Abelian subgroups of $\mathrm{GL}(n,\mathbb{Z})$

Question

Does $\mathrm{GL}(n,\mathbb{Z})$ contain torsion-free abelian subgroups that are not isomorphic to $\mathbb{Z}^k$ for some $k$? Said otherwise (as suggested by comment below), does $\mathrm{GL}(n,\mathbb{Z})$ contain torsion-free abelian subgroups that are not finitely generated?

Answer 1

Sorry if this is ridiculous.

Let $A<GL_n(\mathbb{Z})$ be a torsion-free abelian subroup. Let $B$ be the Zariski closure of $A$ in $GL_n(\mathbb{C})$. Then $B$ is a group variety, so is of the form $B_1\times B_2$, with $B_1$ finite and $B_2$ connected. $A$ is torsion-free, so $A\subset B_2$. Since $B_2$ is connected, it remains connected in the complex topology (see A complex algebraic variety which is connected in the usual topology).

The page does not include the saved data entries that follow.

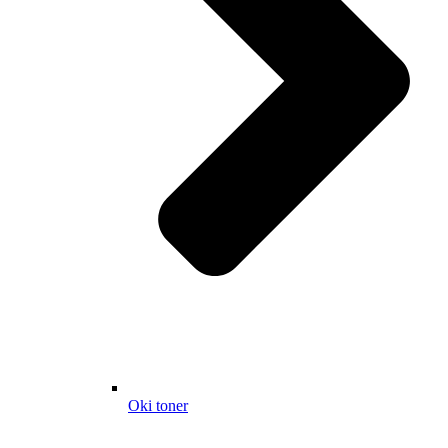
Oki toner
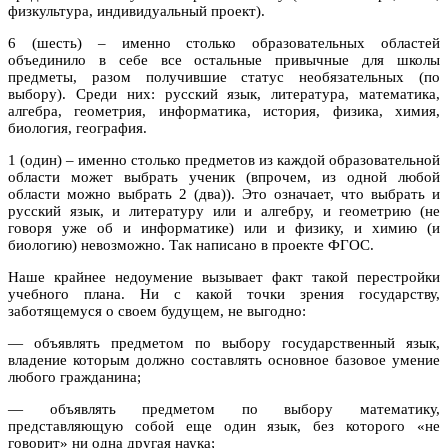
физкультура, индивидуальный проект).
6 (шесть) – именно столько образовательных областей
объединило в себе все остальные привычные для школы
предметы, разом получившие статус необязательных (по
выбору). Среди них: русский язык, литература, математика,
алгебра, геометрия, информатика, история, физика, химия,
биология, география.
1 (один) – именно столько предметов из каждой образовательной
области может выбрать ученик (впрочем, из одной любой
области можно выбрать 2 (два)). Это означает, что выбрать и
русский язык, и литературу или и алгебру, и геометрию (не
говоря уже об и информатике) или и физику, и химию (и
биологию) невозможно. Так написано в проекте ФГОС.
Наше крайнее недоумение вызывает факт такой перестройки
учебного плана. Ни с какой точки зрения государству,
заботящемуся о своем будущем, не выгодно:
— объявлять предметом по выбору государственный язык,
владение которым должно составлять основное базовое умение
любого гражданина;
— объявлять предметом по выбору математику,
представляющую собой еще один язык, без которого «не
говорит» ни одна другая наука;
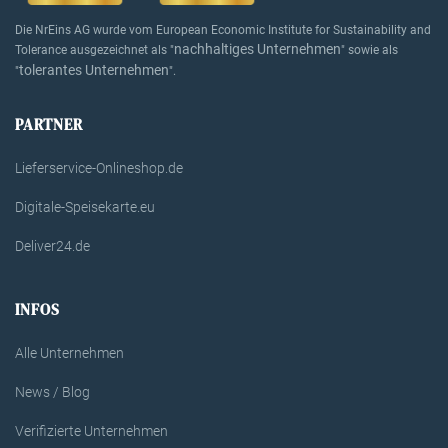
Die NrEins AG wurde vom European Economic Institute for Sustainability and
nachhaltiges Unternehmen
Tolerance ausgezeichnet als "
" sowie als
tolerantes Unternehmen
"
".
PARTNER
Lieferservice-Onlineshop.de
Digitale-Speisekarte.eu
Deliver24.de
INFOS
Alle Unternehmen
News / Blog
Verifizierte Unternehmen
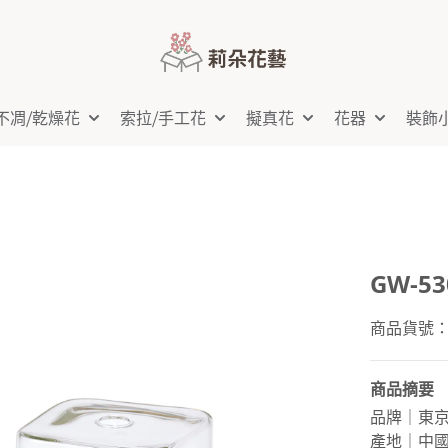
不凋⧸乾燥花
索拉⧸手工花
擬真花
花器
裝飾
GW-5
商品貨號：G
商品摘要
品牌｜東
產地｜中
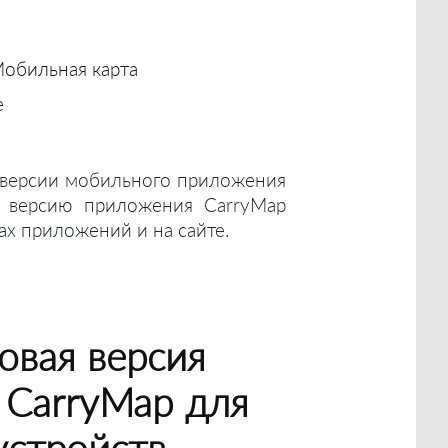
обильная карта
е
 версии мобильного приложения
 версию приложения CarryMap
ах приложений и на сайте.
овая версия
 CarryMap для
устройств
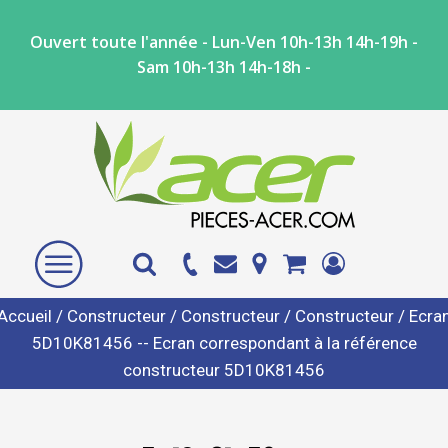
Ouvert toute l'année - Lun-Ven 10h-13h 14h-19h -
Sam 10h-13h 14h-18h -
Accueil
/
Constructeur
/
Constructeur
/
Constructeur
/ Ecra
5D10K81456 -- Ecran correspondant à la référence
constructeur 5D10K81456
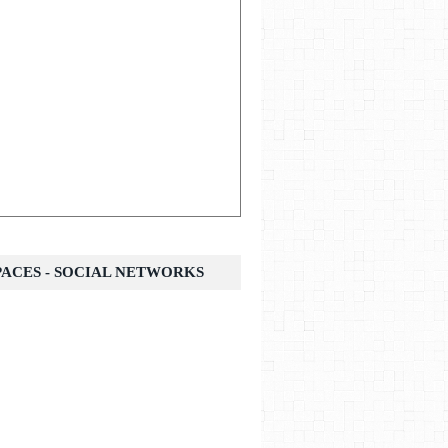
SPACES - SOCIAL NETWORKS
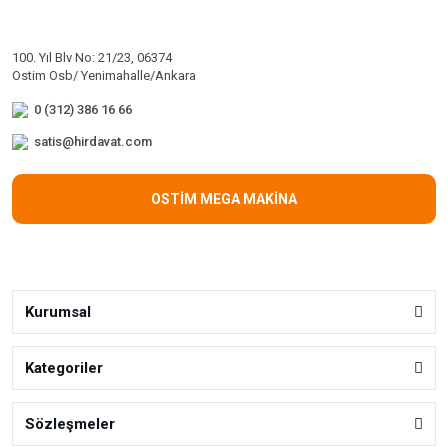
100. Yıl Blv No: 21/23, 06374
Ostim Osb/ Yenimahalle/Ankara
0 (312) 386 16 66
satis@hirdavat.com
OSTİM MEGA MAKİNA
Kurumsal
Kategoriler
Sözleşmeler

If we put the complex topology on $B_2$, then forget the complex structure to view it as a real Lie group, $B_2\cong \mathbb{R}^n\times (S^1)^m$ for some integers $n,m$. $A$ is discrete in $B_2$, and one checks that every discrete subgroup of $\mathbb{R}^n\times(S^1)^m$ is finitely generated.